In short I am trying to find out why I am not able to get optimal performance while doing searches on a ES index which contains about 1.5 millon records.
Currently I am able to get about 500-1000 searches in 2 seconds. I would think that this should be orders of magnitudes faster. Also currently I am not using thrift.
Here is how I am checking the performance.
Using 0.19.1 version of pyes (tried both stable and dev version from github) Using 0.13.8 version of requests
conn = ES(['localhost:9201'],timeout=20,bulk_size=1000)
loop_start = time.clock()
q1 = TermQuery("tax_name","cellvibrio")
for x in xrange(1000000):
if x % 1000 == 0 and x > 0:
loop_check_point = time.clock()
print 'took %s secs to search %d records' % (loop_check_point-loop_start,x)

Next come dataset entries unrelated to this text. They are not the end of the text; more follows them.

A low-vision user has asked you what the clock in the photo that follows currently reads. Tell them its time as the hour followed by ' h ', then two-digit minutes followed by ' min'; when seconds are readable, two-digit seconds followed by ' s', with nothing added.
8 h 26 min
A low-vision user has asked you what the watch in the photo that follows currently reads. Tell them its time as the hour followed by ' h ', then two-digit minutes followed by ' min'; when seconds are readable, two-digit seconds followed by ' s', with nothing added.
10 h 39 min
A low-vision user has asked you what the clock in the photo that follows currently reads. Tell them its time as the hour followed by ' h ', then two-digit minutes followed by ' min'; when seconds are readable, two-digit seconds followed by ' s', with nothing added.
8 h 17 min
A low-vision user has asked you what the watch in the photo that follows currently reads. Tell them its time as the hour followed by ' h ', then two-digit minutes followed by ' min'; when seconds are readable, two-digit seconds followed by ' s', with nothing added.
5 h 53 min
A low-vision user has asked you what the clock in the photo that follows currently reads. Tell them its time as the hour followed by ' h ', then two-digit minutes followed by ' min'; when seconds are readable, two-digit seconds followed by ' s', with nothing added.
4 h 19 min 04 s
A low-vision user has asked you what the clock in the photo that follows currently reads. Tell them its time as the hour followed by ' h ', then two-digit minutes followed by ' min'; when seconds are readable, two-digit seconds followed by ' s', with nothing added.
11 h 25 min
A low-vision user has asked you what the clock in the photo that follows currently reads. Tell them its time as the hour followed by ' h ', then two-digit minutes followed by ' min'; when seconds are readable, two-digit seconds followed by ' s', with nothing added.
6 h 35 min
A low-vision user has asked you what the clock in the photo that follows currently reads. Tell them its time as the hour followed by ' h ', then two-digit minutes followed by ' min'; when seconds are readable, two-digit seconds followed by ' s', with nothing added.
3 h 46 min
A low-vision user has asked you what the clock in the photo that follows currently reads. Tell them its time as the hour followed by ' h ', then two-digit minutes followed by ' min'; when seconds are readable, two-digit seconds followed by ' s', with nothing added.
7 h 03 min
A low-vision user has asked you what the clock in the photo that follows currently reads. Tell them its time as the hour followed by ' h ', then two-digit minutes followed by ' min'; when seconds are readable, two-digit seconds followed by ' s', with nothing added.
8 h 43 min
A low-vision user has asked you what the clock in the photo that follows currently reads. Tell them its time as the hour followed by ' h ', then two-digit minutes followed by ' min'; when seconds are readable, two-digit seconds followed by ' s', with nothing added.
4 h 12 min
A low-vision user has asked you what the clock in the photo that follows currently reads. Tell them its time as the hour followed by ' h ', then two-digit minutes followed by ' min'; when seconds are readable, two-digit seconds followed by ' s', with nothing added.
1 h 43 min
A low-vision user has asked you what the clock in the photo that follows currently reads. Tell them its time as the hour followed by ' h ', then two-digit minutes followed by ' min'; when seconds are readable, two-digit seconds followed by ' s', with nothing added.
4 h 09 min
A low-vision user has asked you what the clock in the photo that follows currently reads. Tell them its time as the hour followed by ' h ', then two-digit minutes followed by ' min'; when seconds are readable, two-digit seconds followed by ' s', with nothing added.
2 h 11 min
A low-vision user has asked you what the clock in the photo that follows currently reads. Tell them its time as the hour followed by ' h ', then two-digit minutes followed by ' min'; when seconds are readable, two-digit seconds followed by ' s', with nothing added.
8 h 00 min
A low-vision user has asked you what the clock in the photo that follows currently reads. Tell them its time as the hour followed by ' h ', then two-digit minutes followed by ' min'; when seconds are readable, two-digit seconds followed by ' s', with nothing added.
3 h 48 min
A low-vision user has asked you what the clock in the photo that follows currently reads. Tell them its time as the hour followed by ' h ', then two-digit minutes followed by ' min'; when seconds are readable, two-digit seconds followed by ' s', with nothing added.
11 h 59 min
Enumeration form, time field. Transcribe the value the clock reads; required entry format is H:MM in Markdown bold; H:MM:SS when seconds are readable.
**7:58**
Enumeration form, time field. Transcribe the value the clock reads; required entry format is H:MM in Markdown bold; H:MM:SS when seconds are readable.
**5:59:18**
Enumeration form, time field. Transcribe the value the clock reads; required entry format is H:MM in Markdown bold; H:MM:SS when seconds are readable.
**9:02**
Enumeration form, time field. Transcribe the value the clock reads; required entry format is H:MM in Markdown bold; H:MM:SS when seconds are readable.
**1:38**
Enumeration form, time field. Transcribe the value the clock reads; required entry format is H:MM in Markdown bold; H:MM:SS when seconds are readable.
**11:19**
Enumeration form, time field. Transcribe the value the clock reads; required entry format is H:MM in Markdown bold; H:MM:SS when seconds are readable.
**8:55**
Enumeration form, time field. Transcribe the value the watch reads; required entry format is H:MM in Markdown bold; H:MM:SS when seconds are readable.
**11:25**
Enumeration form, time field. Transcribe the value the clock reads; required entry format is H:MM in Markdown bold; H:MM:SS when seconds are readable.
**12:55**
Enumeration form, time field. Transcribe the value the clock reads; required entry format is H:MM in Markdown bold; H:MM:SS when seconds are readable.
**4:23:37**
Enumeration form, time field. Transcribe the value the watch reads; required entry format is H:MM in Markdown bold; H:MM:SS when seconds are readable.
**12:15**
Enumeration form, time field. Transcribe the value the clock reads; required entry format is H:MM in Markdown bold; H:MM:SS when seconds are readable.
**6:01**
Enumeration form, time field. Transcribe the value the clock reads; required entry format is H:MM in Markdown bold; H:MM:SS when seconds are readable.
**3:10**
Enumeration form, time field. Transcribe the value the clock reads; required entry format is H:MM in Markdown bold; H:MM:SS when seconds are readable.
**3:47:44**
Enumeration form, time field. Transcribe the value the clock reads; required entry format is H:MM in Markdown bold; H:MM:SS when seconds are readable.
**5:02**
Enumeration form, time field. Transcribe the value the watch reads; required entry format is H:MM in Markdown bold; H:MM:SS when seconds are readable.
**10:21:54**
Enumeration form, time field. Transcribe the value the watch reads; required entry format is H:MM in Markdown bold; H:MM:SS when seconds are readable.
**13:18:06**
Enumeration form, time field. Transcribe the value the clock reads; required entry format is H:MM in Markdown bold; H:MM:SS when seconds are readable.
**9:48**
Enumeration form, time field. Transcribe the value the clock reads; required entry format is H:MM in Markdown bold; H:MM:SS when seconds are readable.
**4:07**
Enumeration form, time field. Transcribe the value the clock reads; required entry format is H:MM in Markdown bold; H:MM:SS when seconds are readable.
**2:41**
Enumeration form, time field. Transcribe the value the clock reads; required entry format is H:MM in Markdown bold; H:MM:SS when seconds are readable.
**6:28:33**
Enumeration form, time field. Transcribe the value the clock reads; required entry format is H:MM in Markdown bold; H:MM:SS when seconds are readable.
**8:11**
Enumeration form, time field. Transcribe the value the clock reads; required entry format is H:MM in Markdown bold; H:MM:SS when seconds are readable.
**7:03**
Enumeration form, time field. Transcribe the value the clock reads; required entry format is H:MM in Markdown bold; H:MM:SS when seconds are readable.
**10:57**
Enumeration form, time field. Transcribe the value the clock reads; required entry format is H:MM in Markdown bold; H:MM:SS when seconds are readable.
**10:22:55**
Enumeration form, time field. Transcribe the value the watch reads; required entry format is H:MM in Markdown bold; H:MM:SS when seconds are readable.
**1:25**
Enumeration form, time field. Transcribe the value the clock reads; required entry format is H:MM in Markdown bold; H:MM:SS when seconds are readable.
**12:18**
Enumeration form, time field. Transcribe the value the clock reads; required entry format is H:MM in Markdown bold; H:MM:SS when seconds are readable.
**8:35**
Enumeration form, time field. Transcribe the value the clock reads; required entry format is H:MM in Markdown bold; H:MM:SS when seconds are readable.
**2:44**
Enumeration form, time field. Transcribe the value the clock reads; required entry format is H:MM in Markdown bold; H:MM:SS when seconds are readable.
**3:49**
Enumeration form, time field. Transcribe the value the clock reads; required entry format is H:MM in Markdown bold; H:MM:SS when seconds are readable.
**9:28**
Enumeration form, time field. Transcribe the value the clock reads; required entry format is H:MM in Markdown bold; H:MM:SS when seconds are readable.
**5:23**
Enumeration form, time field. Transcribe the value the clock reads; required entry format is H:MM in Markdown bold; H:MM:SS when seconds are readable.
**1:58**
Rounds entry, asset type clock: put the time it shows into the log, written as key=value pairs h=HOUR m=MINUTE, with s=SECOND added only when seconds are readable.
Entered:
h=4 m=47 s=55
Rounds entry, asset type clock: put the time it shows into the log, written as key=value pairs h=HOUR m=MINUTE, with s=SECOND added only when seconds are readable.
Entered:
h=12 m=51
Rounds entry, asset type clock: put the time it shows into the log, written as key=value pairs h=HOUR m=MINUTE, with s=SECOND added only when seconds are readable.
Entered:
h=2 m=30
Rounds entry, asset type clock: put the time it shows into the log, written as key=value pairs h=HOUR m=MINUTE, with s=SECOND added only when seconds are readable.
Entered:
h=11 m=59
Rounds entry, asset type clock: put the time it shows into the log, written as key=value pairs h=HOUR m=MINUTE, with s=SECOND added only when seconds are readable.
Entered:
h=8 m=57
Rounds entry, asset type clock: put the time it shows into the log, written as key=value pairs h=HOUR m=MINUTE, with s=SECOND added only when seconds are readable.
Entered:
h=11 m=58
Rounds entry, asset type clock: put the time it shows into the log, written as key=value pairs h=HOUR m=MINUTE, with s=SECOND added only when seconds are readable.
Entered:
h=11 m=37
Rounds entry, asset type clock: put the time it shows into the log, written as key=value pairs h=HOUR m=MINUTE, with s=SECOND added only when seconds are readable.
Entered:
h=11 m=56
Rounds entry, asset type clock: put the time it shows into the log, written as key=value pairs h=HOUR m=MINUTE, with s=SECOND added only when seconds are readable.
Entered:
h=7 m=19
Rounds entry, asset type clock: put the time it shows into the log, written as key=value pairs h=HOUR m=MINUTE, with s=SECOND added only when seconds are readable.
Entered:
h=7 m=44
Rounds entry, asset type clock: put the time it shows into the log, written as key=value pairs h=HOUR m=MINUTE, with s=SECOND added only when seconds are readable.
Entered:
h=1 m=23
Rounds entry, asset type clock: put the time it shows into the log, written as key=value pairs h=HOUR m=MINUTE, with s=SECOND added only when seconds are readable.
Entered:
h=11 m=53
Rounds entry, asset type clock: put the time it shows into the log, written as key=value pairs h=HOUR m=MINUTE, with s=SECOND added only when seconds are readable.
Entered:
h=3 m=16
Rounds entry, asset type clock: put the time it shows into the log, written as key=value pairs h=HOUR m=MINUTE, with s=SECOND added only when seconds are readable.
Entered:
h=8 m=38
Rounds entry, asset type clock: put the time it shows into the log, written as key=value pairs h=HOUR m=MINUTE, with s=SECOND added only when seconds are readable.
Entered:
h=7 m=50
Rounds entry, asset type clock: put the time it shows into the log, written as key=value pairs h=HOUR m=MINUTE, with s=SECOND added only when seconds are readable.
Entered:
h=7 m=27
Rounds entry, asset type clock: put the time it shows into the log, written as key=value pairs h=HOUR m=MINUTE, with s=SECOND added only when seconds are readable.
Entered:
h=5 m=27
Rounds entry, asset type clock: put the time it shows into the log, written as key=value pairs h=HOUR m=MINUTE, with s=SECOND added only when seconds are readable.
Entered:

results = conn.search(query=q1)
if results:
for r in results:
pass
# print len(results)
else:
pass
Appreciate any help that you can give to help me scaleup the searches.
Thanks!
Isn't it just a matter of concurrency?
You're doing all your queries in sequence. So a query has to finish before the next one can come in to play. If you have a 1ms RTT to the server, this will limit you to 1000 requests per second.
Try to run a few instances of your script in parallel and see what kind of performance you got.